If there are three or more lanes on a motorway, you must not drive a vehicle towing a trailer in the right-hand lane.
Towing a trailer will change the way a vehicle handles. You’ll need to
- allow more time for braking
- give yourself three times the normal distance and time to overtake safely
- allow for the extra vehicle length, particularly when turning or emerging at junctions – you might need to take a different position on the road to give you enough space to turn.
If you use your brakes too heavily, eg when going downhill, your vehicle may suffer brake fade – a loss of braking power caused by the brakes getting too hot. To help avoid brake fade
- change to a lower gear
- use engine braking to slow the vehicle
- do not allow the vehicle to coast.
‘Snaking’ is when the trailer begins to swerve from side to side while you’re driving.

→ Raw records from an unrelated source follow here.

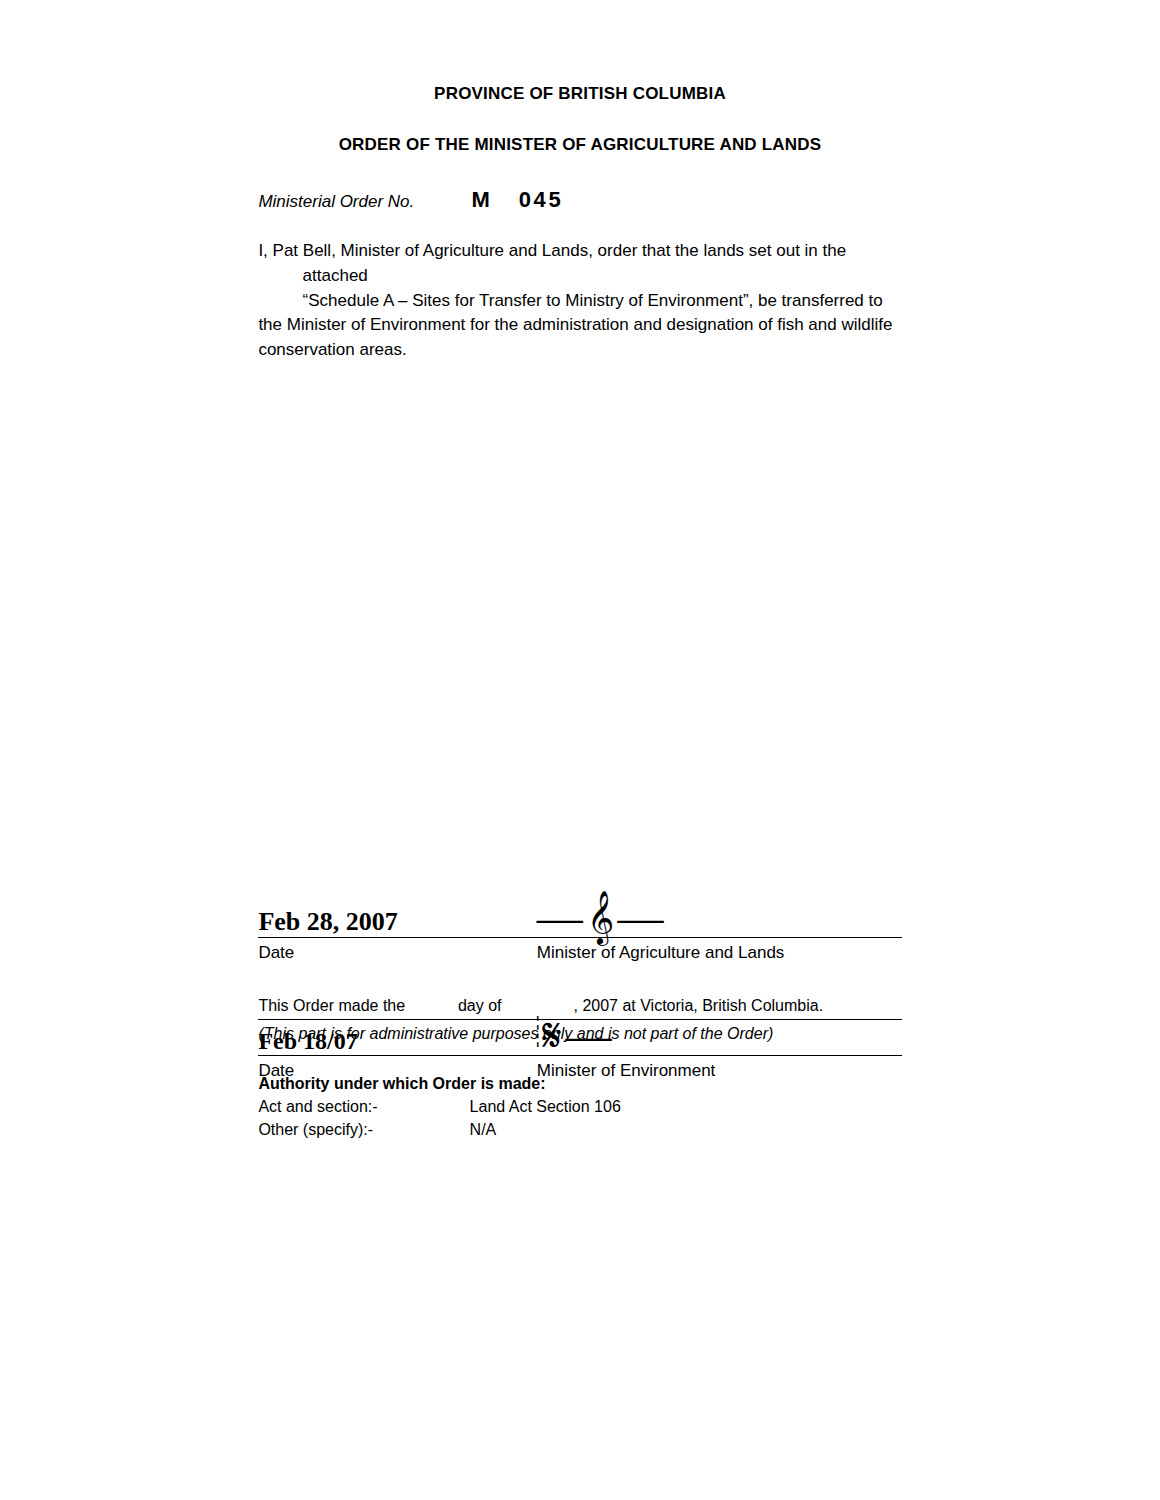PROVINCE OF BRITISH COLUMBIA
ORDER OF THE MINISTER OF AGRICULTURE AND LANDS
Ministerial Order No. M 045
I, Pat Bell, Minister of Agriculture and Lands, order that the lands set out in the attached “Schedule A – Sites for Transfer to Ministry of Environment”, be transferred to the Minister of Environment for the administration and designation of fish and wildlife conservation areas.
Feb 28, 2007
Date
— 𝄞 —
Minister of Agriculture and Lands
Feb 18/07
Date
𝄄 𝄋 —
Minister of Environment
This Order made the day of , 2007 at Victoria, British Columbia.
(This part is for administrative purposes only and is not part of the Order)
Authority under which Order is made:
| Act and section:- | Land Act Section 106 |
| Other (specify):- | N/A |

If this happens,
- ease off the accelerator slowly
- reduce your speed gradually until the snaking stops.
Reversing with a trailer takes particular care because the trailer can move in a different direction to the one you’d expect.
Remember to check the height and width of the trailer and to bear these in mind when you’re planning your route: look out for any restrictions.
Coupling and uncoupling a trailer
Make sure the vehicle is aligned to the trailer before you begin coupling or uncoupling.
Before you begin coupling the trailer, you’ll need to make sure it’s ready.
- The trailer brake should be on so it cannot move independently.
- The height of the trailer must be correct so it will receive the unit safely.
Reverse slowly up to the trailer until you hear the kingpin mechanism lock into place. Take a look to make sure the fifth wheel jaws have correctly engaged, that the release mechanism is in the locked position and that the kingpin is located correctly in the jaws.
If there’s a dog clip, connect it to secure the kingpin release handle. When this is safely connected, select a low gear and try to move forward to test that the locking mechanism is engaged: do this twice to make sure it’s secure. This will avoid any risk of the trailer coming loose while you’re driving.
Make sure the vehicle parking brake is on, then connect the air and electric lines.
Before uncoupling a trailer, you must make sure your vehicle is parked on level ground and in a place where it’s safe to uncouple, eg away from pedestrians or passing traffic, and where the ground is clear from obstructions.
Make sure the brakes are applied on the trailer and the vehicle before you begin uncoupling, so neither part can move unexpectedly.
When you’ve disconnected the air lines and the electric connections, stow them safely so they cannot become tangled or damaged.